# [Your instructions]
Search the records for the string "have" and return each line that has it.

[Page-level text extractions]
______
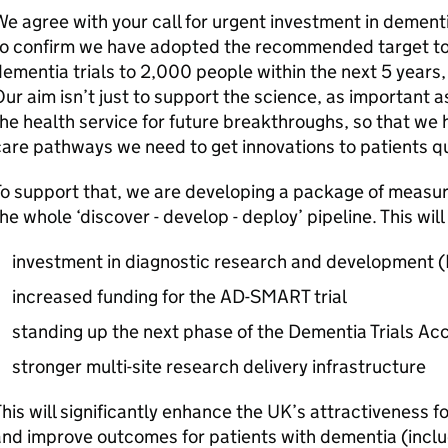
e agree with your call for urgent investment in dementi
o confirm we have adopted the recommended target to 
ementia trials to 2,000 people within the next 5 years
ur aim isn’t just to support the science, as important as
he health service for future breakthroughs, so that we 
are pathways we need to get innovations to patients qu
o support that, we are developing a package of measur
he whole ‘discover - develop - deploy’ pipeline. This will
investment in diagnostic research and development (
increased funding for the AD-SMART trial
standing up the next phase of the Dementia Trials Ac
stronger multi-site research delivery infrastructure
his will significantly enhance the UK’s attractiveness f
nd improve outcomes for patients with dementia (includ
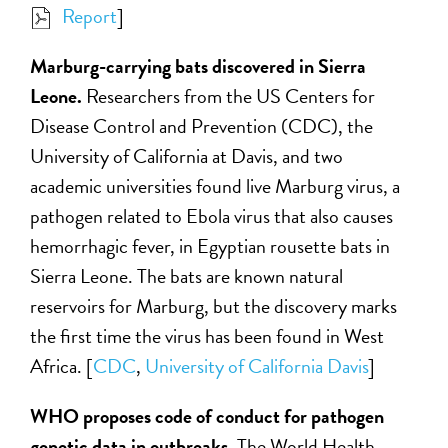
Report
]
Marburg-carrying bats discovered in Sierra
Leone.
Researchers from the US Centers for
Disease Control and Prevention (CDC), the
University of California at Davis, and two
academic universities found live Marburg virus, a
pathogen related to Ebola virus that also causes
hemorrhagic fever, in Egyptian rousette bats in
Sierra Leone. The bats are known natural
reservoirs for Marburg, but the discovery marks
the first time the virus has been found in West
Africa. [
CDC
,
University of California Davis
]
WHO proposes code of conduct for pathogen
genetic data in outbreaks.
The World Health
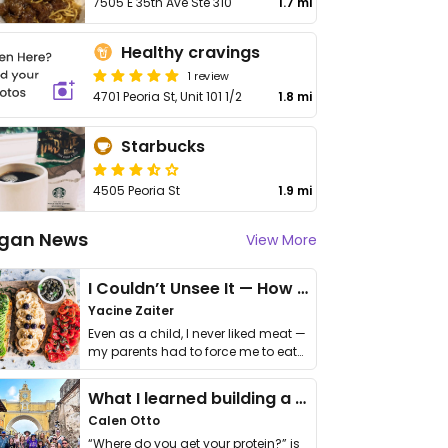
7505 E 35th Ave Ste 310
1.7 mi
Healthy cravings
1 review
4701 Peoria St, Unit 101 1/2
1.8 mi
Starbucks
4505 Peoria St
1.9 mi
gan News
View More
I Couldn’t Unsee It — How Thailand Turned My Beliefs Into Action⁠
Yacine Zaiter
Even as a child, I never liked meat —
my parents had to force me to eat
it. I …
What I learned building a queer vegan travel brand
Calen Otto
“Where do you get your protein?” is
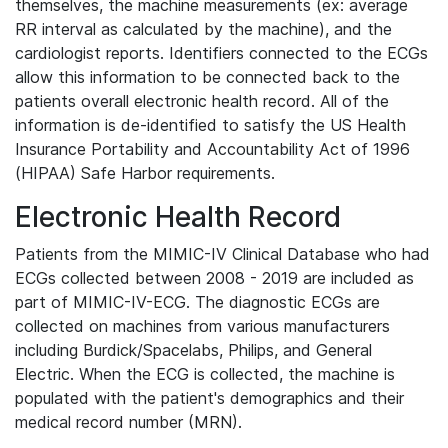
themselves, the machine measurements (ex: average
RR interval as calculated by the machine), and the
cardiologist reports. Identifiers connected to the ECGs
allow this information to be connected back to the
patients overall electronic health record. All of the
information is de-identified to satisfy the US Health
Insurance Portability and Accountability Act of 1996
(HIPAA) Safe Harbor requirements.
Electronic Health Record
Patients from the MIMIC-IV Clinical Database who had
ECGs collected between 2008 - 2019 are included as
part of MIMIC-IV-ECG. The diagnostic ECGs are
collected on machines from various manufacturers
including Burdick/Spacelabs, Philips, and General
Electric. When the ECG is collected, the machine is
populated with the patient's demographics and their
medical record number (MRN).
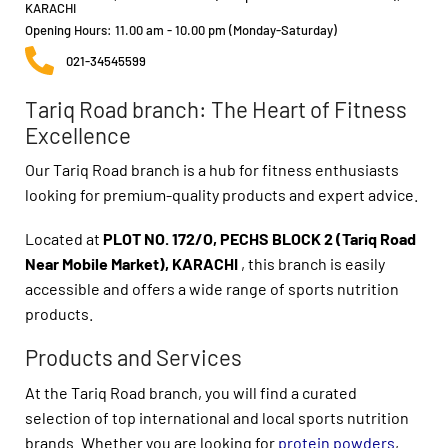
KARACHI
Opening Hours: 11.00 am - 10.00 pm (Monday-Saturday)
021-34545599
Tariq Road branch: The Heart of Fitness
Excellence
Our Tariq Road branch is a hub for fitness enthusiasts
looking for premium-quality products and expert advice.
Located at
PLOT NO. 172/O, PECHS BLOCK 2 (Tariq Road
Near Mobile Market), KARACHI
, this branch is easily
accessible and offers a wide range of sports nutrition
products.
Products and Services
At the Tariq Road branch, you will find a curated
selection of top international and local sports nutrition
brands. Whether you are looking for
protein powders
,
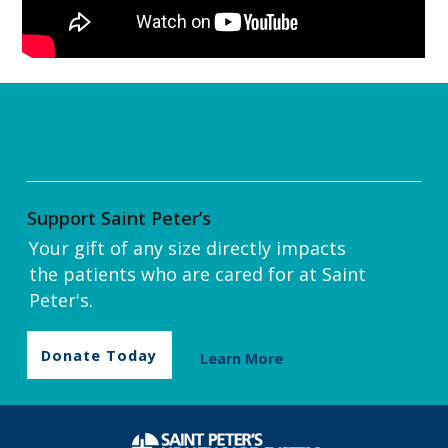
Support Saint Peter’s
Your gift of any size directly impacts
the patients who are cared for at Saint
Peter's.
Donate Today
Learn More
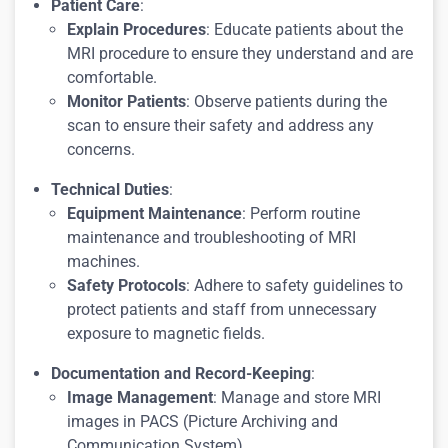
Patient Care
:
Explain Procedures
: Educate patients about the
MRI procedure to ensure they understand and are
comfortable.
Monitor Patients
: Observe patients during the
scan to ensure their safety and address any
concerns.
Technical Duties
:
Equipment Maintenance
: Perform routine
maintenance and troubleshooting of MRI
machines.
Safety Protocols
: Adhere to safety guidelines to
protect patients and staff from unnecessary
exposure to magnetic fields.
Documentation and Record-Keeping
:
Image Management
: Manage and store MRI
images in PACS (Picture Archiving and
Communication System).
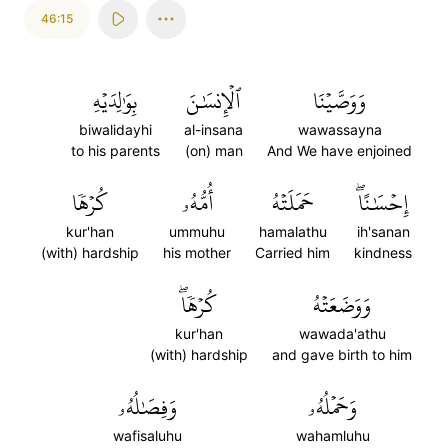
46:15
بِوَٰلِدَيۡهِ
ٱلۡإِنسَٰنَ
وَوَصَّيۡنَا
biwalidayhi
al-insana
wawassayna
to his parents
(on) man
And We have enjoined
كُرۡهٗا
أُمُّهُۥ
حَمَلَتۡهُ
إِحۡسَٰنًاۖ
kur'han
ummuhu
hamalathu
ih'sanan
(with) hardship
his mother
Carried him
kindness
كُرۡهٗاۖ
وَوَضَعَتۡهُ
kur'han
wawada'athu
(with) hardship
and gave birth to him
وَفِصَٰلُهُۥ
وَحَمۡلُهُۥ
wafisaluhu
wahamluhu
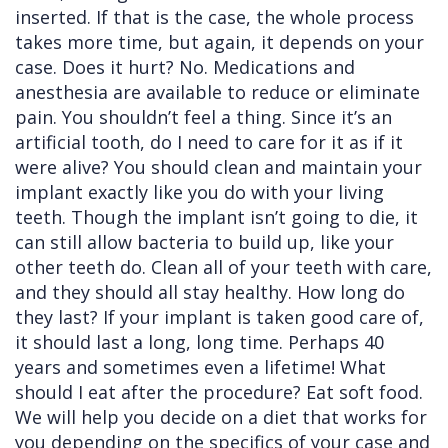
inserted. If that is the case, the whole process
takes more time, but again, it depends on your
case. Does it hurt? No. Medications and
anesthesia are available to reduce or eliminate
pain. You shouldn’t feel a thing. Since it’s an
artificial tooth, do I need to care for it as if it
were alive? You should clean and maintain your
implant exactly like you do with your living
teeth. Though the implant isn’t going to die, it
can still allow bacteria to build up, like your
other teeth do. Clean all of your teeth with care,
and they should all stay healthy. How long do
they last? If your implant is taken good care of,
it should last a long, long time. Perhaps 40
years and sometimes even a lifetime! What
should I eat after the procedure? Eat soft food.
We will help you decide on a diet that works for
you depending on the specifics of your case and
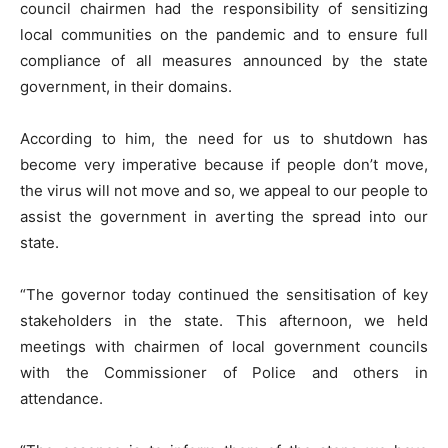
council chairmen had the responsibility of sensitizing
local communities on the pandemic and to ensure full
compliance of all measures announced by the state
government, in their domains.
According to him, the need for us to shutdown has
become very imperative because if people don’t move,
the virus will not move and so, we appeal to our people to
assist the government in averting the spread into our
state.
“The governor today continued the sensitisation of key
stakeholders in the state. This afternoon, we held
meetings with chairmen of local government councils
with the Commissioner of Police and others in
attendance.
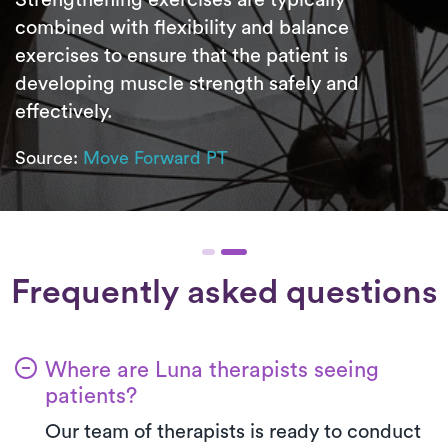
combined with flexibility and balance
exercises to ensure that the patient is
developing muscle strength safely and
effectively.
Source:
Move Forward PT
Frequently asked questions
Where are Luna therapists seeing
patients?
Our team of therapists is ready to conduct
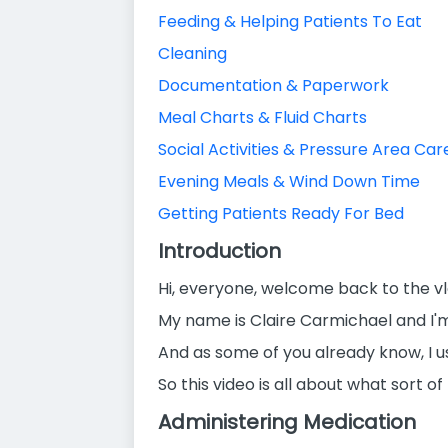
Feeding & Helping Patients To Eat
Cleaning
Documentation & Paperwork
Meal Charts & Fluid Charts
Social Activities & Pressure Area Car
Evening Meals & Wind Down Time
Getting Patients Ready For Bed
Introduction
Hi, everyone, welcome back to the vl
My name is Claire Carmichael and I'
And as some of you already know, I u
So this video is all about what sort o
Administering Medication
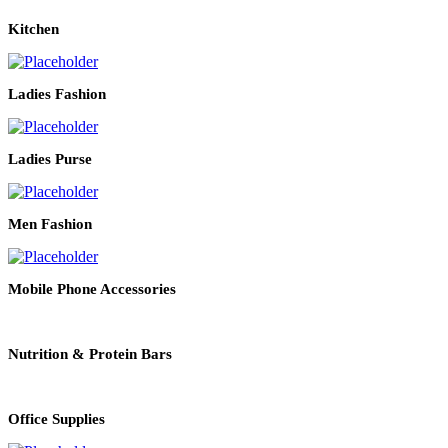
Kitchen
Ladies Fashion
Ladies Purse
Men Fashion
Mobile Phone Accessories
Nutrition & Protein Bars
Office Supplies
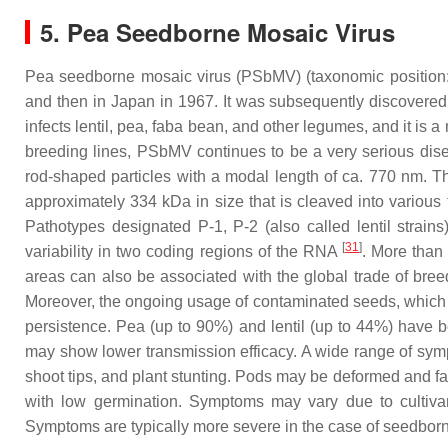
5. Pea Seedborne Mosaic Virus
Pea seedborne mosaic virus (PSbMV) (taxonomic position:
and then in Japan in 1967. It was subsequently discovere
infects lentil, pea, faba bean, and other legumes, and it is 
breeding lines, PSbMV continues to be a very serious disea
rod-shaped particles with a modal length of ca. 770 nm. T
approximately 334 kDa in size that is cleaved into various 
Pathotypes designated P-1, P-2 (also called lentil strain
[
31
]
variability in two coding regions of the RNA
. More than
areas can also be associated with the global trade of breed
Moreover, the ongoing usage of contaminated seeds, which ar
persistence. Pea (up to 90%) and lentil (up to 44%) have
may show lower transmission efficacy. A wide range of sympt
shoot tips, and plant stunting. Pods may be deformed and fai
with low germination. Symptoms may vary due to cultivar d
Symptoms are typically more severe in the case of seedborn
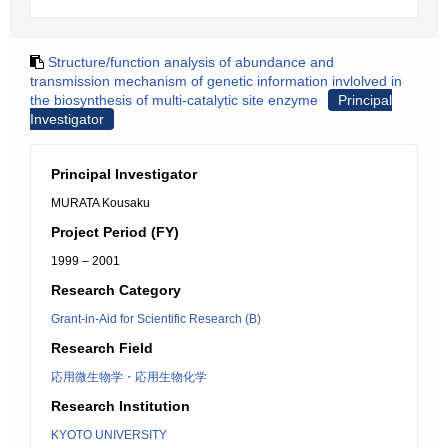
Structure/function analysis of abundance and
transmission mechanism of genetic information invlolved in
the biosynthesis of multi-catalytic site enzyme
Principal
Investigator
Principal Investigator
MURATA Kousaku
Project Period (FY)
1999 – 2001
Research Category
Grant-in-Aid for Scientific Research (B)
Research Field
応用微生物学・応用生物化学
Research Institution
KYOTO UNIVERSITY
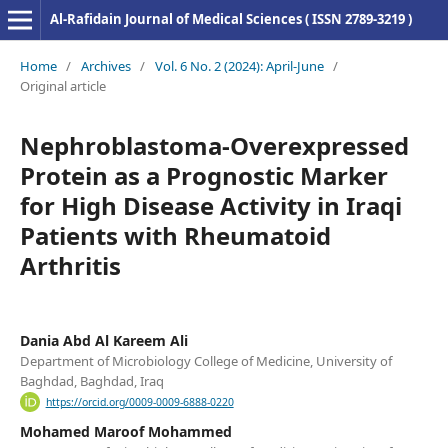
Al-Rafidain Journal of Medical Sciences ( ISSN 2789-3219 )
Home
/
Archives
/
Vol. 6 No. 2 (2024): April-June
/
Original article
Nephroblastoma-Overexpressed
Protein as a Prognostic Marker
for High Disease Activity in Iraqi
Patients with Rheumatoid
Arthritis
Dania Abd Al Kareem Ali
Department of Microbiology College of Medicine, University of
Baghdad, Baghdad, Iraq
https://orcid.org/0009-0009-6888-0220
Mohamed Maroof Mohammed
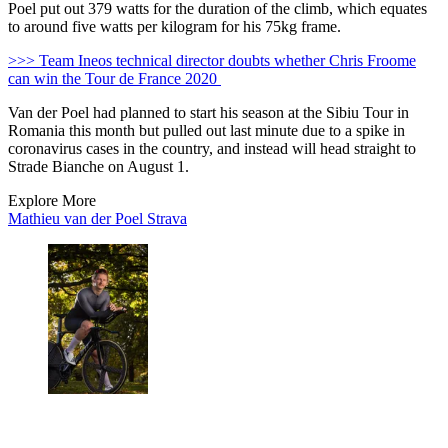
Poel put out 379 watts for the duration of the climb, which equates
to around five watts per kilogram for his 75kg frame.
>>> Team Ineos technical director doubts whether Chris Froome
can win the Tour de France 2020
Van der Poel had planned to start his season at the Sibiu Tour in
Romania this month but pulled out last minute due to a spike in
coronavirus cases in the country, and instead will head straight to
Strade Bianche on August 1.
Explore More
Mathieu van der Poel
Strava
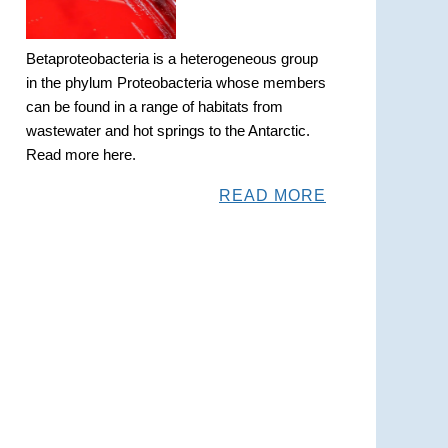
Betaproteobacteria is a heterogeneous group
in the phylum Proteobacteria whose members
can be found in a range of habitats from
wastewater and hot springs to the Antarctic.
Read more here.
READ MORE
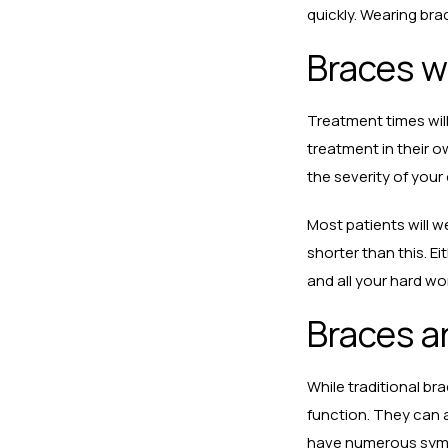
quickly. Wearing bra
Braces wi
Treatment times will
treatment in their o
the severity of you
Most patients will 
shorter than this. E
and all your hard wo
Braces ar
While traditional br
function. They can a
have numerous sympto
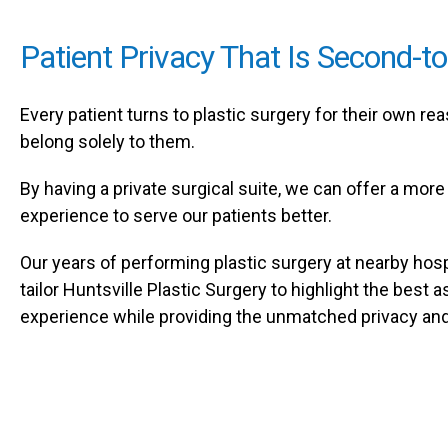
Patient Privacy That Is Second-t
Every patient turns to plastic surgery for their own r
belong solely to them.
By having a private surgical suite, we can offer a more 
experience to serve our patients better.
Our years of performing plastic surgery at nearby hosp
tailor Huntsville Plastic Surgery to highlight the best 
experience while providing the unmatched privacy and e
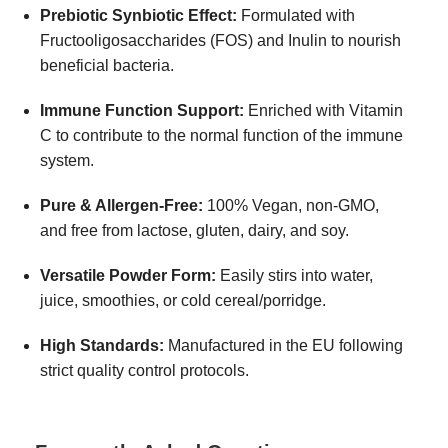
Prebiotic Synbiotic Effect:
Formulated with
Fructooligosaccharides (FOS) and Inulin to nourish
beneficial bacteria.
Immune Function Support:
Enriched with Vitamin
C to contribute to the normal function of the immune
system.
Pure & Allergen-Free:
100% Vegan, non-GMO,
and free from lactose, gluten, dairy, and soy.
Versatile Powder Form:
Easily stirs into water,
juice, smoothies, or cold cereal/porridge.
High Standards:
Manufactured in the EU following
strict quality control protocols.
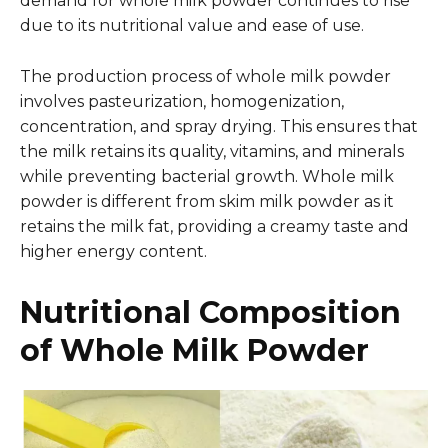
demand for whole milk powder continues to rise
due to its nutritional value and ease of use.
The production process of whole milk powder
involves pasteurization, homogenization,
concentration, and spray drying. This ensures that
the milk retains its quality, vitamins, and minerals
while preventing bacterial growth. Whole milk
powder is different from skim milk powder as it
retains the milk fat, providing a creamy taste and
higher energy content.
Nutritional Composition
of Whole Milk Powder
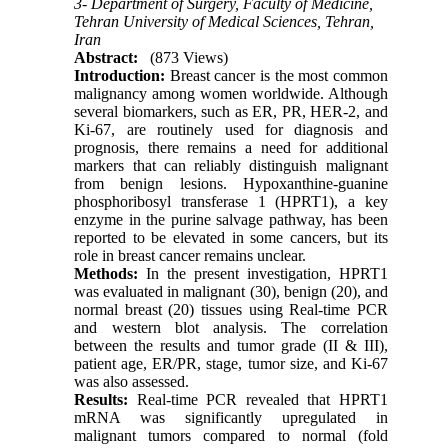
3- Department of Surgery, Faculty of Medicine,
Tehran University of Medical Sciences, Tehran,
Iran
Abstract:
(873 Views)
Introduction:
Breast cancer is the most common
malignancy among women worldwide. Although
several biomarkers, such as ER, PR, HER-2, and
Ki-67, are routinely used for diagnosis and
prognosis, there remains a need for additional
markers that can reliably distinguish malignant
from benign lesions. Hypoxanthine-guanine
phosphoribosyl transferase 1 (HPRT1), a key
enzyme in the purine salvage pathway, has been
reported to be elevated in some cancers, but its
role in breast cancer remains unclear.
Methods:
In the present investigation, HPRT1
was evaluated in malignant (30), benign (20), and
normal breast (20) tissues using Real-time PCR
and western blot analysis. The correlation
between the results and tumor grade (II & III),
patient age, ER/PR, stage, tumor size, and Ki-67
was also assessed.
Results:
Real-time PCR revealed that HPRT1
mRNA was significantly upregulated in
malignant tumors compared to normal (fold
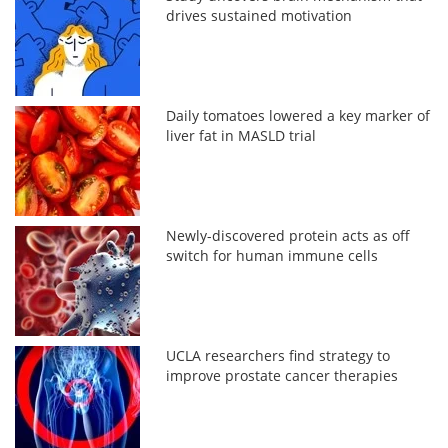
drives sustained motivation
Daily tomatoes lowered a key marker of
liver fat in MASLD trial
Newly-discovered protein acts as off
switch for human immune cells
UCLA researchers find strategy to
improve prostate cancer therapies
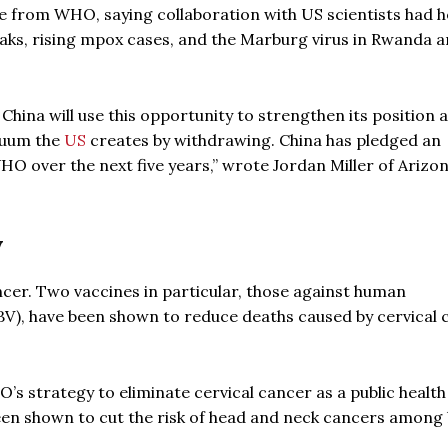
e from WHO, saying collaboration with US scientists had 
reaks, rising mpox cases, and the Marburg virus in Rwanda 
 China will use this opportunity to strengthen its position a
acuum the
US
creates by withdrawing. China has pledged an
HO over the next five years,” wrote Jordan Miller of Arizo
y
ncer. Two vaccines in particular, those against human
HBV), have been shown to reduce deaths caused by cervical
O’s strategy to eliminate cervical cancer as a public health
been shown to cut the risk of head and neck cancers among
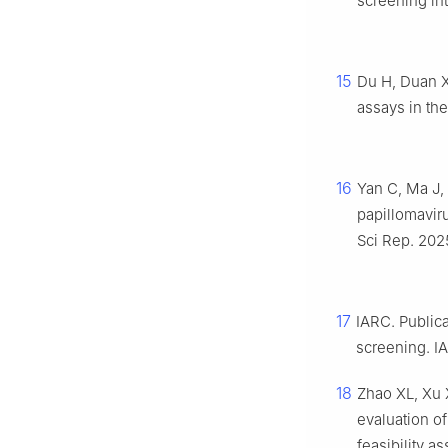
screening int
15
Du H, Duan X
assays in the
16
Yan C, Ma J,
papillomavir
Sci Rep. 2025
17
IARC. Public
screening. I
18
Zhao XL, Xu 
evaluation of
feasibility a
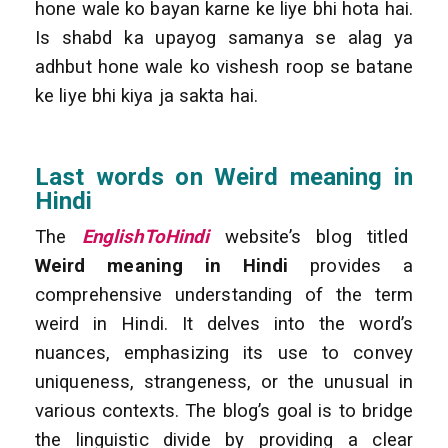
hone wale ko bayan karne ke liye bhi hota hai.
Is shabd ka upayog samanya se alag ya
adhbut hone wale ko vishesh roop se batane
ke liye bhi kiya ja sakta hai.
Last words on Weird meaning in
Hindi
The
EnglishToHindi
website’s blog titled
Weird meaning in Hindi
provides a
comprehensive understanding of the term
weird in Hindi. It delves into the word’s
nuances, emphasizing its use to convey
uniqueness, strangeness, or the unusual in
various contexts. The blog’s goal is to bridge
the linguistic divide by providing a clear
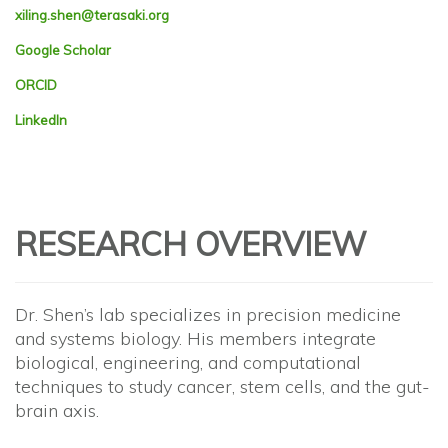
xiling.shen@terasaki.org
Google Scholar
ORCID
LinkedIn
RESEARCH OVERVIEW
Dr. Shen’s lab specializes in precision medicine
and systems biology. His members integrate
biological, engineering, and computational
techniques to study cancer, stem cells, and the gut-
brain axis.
______
# [Response to the task]
o confirm we have adopted the recommended target to 
And We have enjoined
persistence. Pea (up to 90%) and lentil (up to 44%) have
have numerous sympto
HBV), have been shown to reduce deaths caused by cervical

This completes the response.